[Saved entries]
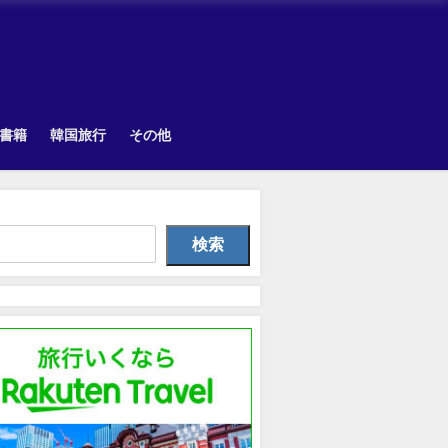
書籍
韓国旅行
その他
TOPIK
Uncategorized
韓国旅
検索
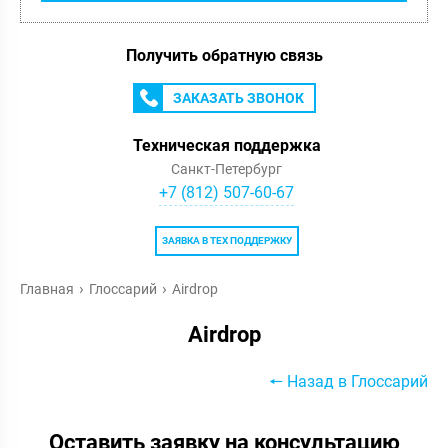
Получить обратную связь
ЗАКАЗАТЬ ЗВОНОК
Техническая поддержка
Санкт-Петербург
+7 (812) 507-60-67
ЗАЯВКА В ТЕХ ПОДДЕРЖКУ
Главная
Глоссарий
Airdrop
Airdrop
🠔 Назад в Глоссарий
Оставить заявку на консультацию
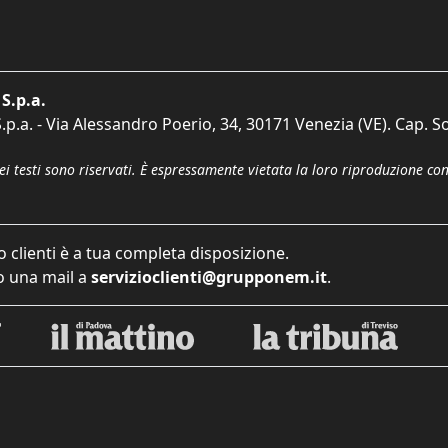
S.p.a.
p.a. - Via Alessandro Poerio, 34, 30171 Venezia (VE). Cap. So
dei testi sono riservati. È espressamente vietata la loro riproduzione co
o clienti è a tua completa disposizione.
 una mail a
servizioclienti@grupponem.it
.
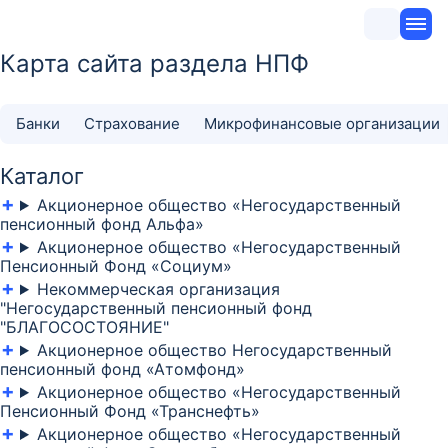
Карта сайта раздела НПФ
Банки
Страхование
Микрофинансовые организации
Каталог
Акционерное общество «Негосударственный
пенсионный фонд Альфа»
Акционерное общество «Негосударственный
Пенсионный Фонд «Социум»
Некоммерческая организация
"Негосударственный пенсионный фонд
"БЛАГОСОСТОЯНИЕ"
Акционерное общество Негосударственный
пенсионный фонд «Атомфонд»
Акционерное общество «Негосударственный
Пенсионный Фонд «Транснефть»
Акционерное общество «Негосударственный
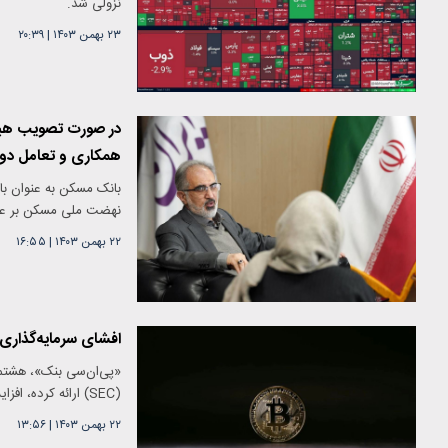
نزولی شد.
۲۳ بهمن ۱۴۰۳
|
۲۰:۳۹
در صورت تصویب هیات
همکاری و تعامل دولت و مج
بانک مسکن به عنوان با
نهضت ملی مسکن بر عهد
۲۲ بهمن ۱۴۰۳
|
۱۶:۵۵
افشای سرمایه‌گذاری 
«پی‌ان‌سی بنک»، هشتمی
(SEC) ارائه کرده، افزایش چشمگیری در میزان سرمایه‌گذاری‌های مرتبط با بیت‌کوین خود داشته است.
۲۲ بهمن ۱۴۰۳
|
۱۳:۵۶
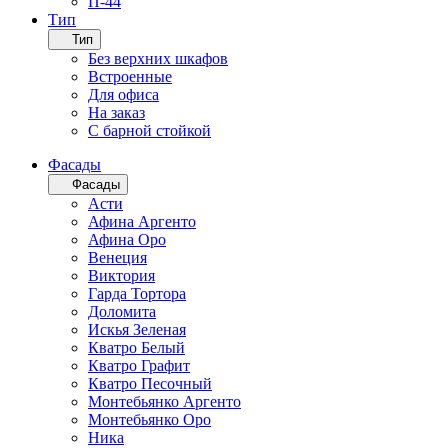
П-44
Тип
Тип
Без верхних шкафов
Встроенные
Для офиса
На заказ
С барной стойкой
Фасады
Фасады
Асти
Афина Аргенто
Афина Оро
Венеция
Виктория
Гарда Тортора
Доломита
Искья Зеленая
Кватро Белый
Кватро Графит
Кватро Песочный
Монтебьянко Аргенто
Монтебьянко Оро
Ника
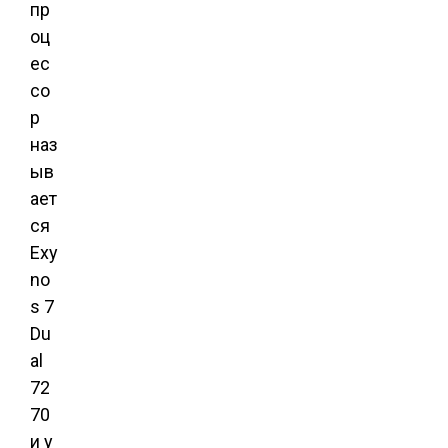
пр
оц
ес
со
р
наз
ыв
ает
ся
Exy
no
s 7
Du
al
72
70
и у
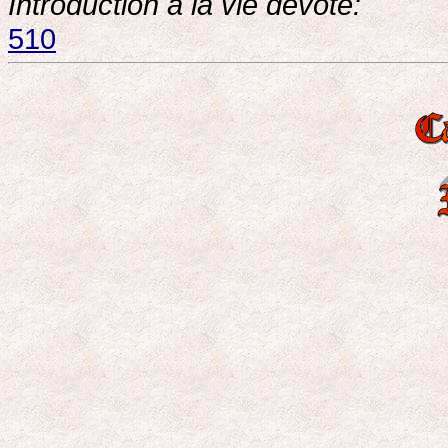
Introduction a la vie devote:
510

* **Task details**
Count how many lines in the data above hold "مسکن", and give that number by itself.

* **Completed task**
2